Temperament and Personality

  • Chihuahuas are quick, agile, highly intelligent dogs. They're curious and mischievous. The AKC and other authorities report that Chis are clannish -- they like Chis but not other breeds. They can be good with children who are mature and gentle, but they're not suitable for small kids. They can be grumpy and even mean. They can be fearsome when provoked. They're slow to warm to outsiders.

    Because they don't require a lot of exercise, they can do well in apartments -- but they don't do well spending time alone. Chihuahuas can be stubborn; early training and regular reinforcement ensures they are behaved and socialized.

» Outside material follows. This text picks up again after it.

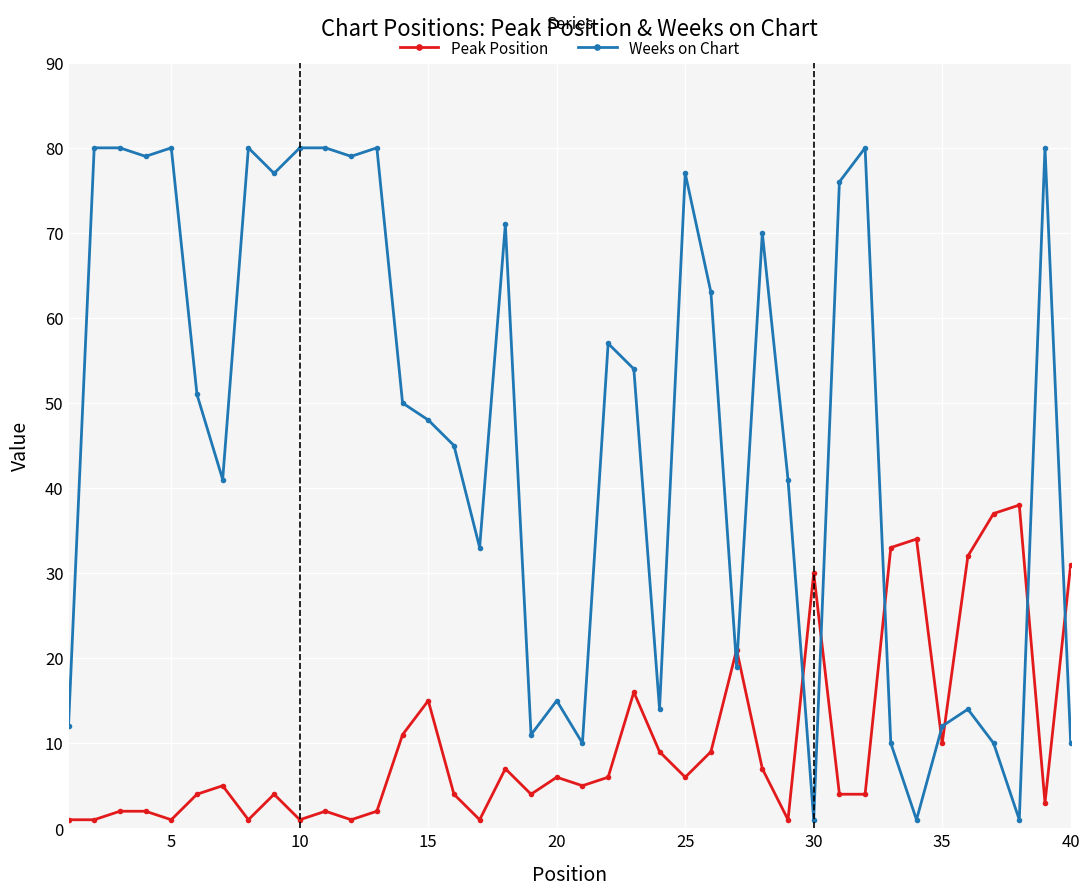

What is the average value of the Weeks on Chart series?

47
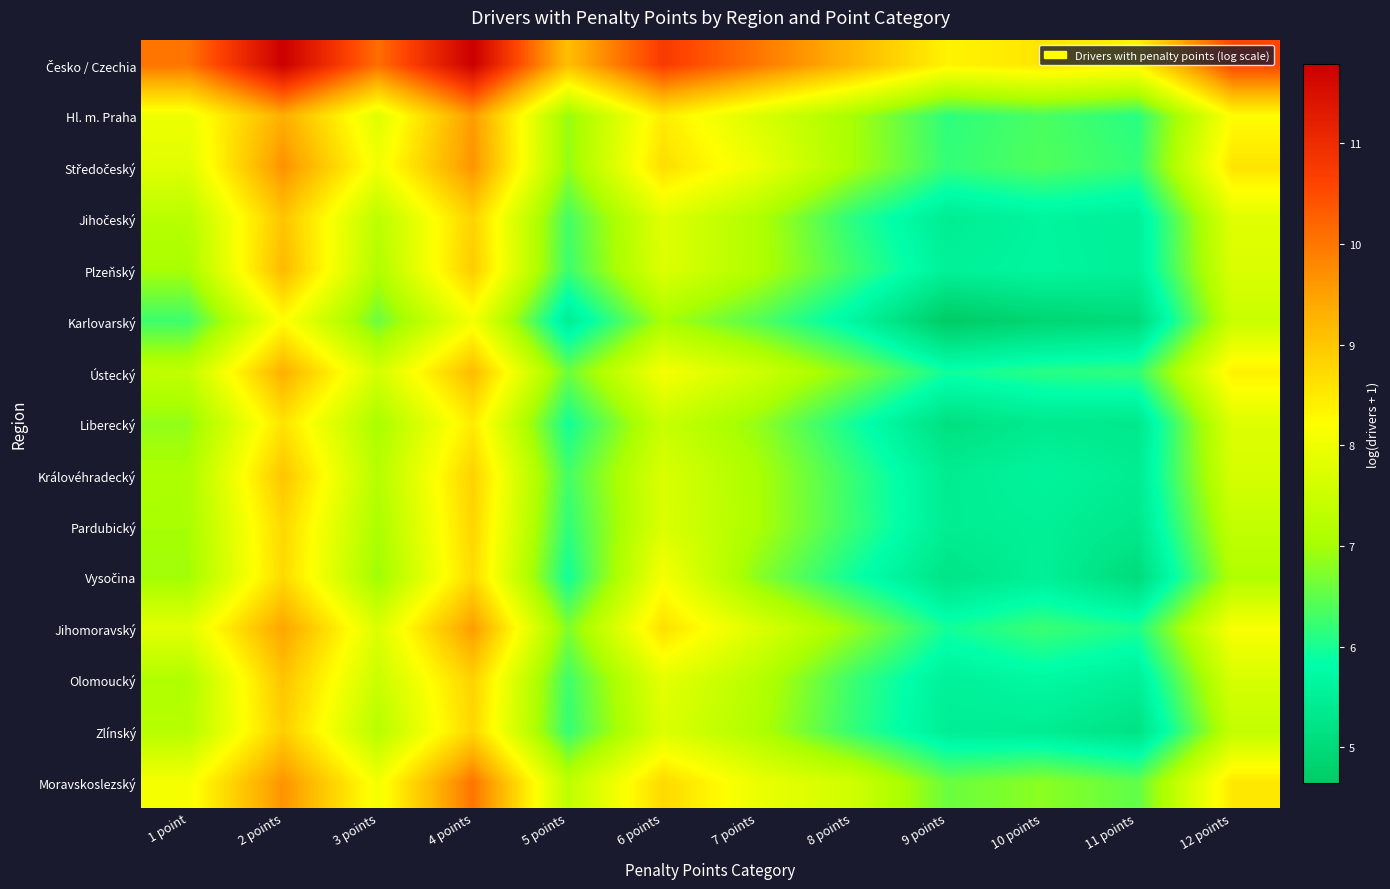

Rank the series by their maximum value, from highest to lowest.

Česko / Czechia, Moravskoslezský, Středočeský, Hl. m. Praha, Jihomoravský, Ústecký, Plzeňský, Olomoucký, Jihočeský, Královéhradecký, Zlínský, Pardubický, Vysočina, Liberecký, Karlovarský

Health Problems and Considerations

  • Chihuahuas live long lives, with many reaching 16 years or more. They are a healthy breed, with few genetic problems except for slipped stifle, a weakness of the joints that can lead to knee fracture. Chihuahuas have a soft spot on their heads at birth, which makes them susceptible to serious injury and death if stuck on the soft spot before it closes.